Ela pede para ver o que ele está fazendo e quase engasga (...) Começa a conferir os balanços diários da semana passada e comparar com os desta semana, ajuda a fazer os cálculos e fechar o serviço bem antes do que ele está habituado. Talvez tenha exagerado nos mimos e subestimado a casca grossa da garota, mas vai manter seu escritório como está.

Quando os doze estão se despedindo dos paparazzi (...) Aisha conta dos abusos que viu o brasileiro cometer contra si. Ele precisa mesmo da ajuda...

- Ah, que maravilha! Eu tenho uma espiã e uma moderadora ao mesmo tempo, e você tem seu primeiro emprego! Fora isso, o que pode me contar?

- Ele é extremamente metódico! Parece uma máquina quando está trabalhando!

- Sério? Mais do que eu?

- Você é eficiente, ele é uma máquina mesmo! Demora um pouco para aquecer, mas quando aquece você mal vê seus movimentos. É como uma locomotiva a vapor!

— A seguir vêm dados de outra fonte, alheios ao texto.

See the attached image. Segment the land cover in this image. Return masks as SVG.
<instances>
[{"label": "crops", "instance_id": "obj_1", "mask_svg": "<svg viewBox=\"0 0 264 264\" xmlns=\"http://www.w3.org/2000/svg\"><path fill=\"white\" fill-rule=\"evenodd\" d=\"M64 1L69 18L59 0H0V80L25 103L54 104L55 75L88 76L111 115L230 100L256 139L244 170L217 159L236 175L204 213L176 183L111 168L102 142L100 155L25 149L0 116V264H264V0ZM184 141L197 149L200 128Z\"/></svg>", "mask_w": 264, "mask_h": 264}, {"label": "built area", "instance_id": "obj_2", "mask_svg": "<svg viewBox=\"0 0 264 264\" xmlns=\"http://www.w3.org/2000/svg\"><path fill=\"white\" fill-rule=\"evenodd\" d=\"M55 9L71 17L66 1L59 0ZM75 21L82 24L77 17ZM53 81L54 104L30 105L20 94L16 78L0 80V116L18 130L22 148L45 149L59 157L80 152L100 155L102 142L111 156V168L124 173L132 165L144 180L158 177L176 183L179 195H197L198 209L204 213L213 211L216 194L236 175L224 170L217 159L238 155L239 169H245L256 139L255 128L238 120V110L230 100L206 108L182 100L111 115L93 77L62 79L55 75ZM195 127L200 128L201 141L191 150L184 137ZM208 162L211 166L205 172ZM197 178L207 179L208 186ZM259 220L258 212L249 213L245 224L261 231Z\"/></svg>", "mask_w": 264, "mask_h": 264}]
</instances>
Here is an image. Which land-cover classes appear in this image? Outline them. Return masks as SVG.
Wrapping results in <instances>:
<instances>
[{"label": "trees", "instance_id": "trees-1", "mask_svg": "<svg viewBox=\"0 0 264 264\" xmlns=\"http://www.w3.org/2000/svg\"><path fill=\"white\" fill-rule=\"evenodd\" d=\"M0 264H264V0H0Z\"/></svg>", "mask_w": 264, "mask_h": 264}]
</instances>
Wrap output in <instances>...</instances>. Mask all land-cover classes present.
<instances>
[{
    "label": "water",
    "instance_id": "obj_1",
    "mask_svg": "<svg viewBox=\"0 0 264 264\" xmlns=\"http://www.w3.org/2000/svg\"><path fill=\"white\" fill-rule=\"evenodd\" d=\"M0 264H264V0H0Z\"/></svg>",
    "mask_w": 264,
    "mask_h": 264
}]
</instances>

- O que esse menino estará aprontando? Ele não precisa disso! Os balanços?

- Na conjuntura econômica em que estamos, é surpreendente! Parecem ter saído de uma economia muito aquecida. Eu vou ter que ajudar muito, senão ele tem um piripaque a qualquer momento!

- E os mimos?

- Ele montou um apartamento pra mim! Vou ter que ser durona pra ele não se preocupar.

- Cadê o orgulho da mamãe?

Sanaa chega com Lois nos braços, pronta para afagar o rebento. Repete “Seu primeiro emprego, seu próprio dinheiro” até se cansar e cair com ela no sofá. Elias (...) será uma grande escola para a filha. Ele, por sua vez, chega menos cansado em casa, pega Robert Richard nos braços e vai com ele para a cadeira de balanço. Kurt aponta a diferença, normalmente ele puxaria o menino pela mão, por não conseguir levantá-lo. Após um descanso, com a cabeça de Enya descansando em suas pernas, ele liga para a madrinha...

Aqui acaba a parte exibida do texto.